The ad buy was placed by the American Action Network and prompted viewers to push Congress to pass TPA (Trade Promotional Authority).  The ad ran during Joni Ernst's Roast and Ride "live story", and is likely the first of many.

Going into 2016 there will be a great deal of chatter about Snapchat.  The disappearing messaging app's active users are overwhelmingly members of the important 18-24 year old demographic block, making it a tempting medium for campaigns that trying to speak to young voters.

As with all decisions about how to spend resources, it's important to weigh the pros and cons of different platforms and strategies.  Here are three questions advertisers should ask before making an ad buy on a new platform:

1.  Who is the target? 

This seems to be obvious, but sometimes novelty can eclipse good judgement.  Again, Snapchat's demographic skews young.  It's important to figure out whether or not that audience is going to receptive or attentive to specific issue-based messaging.

It's unclear whether trade issues are top of mind for the 18-24-year-old set, but it's important to figure it out before pouring resources into an ad buy.  To mitigate some of the risk, the AAN made sure place the ad during a political "live story," increasing their chances of reaching a politically engaged audience.  Just how big that audience is or how likely they are to take action is another question entirely.

2.  What kind of message will work? 

Message is just as important as audience.  What you say will not matter if you don't package the message effectively.  A common mistake on social media platforms, particularly new platforms, is attempting to repurpose content from other mediums to work on social media.  This even applies across social media channels.  What works on Facebook, may not work on Twitter, which may not work on Snapchat.  It's important to keep channel in mind when developing creative and message.

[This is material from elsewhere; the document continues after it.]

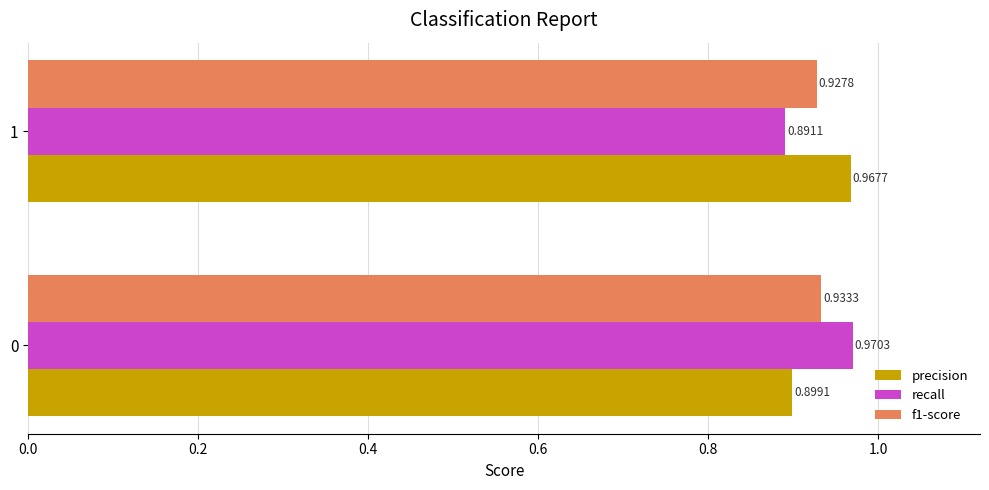

Is the value of f1-score at 1 greater than the value of recall at 1?

Yes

According to reporting in the International Business Times, the American Action Network's ad took the repurposing approach when devising their 10-second spot, reformatting for Snapchat's vertical orientation.  This particular ad doesn't feel like the right tone for Snapchat, but in fairness it is the first political ad on Snapchat.

3.  How can it be targeted?

One of the big advantages to digital is being able to hyper-target messaging.  Some platforms offer more robust targeting at the demographic and geographic level than others.  As it stands, Snapchat is still working out the targeting piece, so buying ads for geographically limited campaigns would be less effective than focusing on platforms that offer better targeting.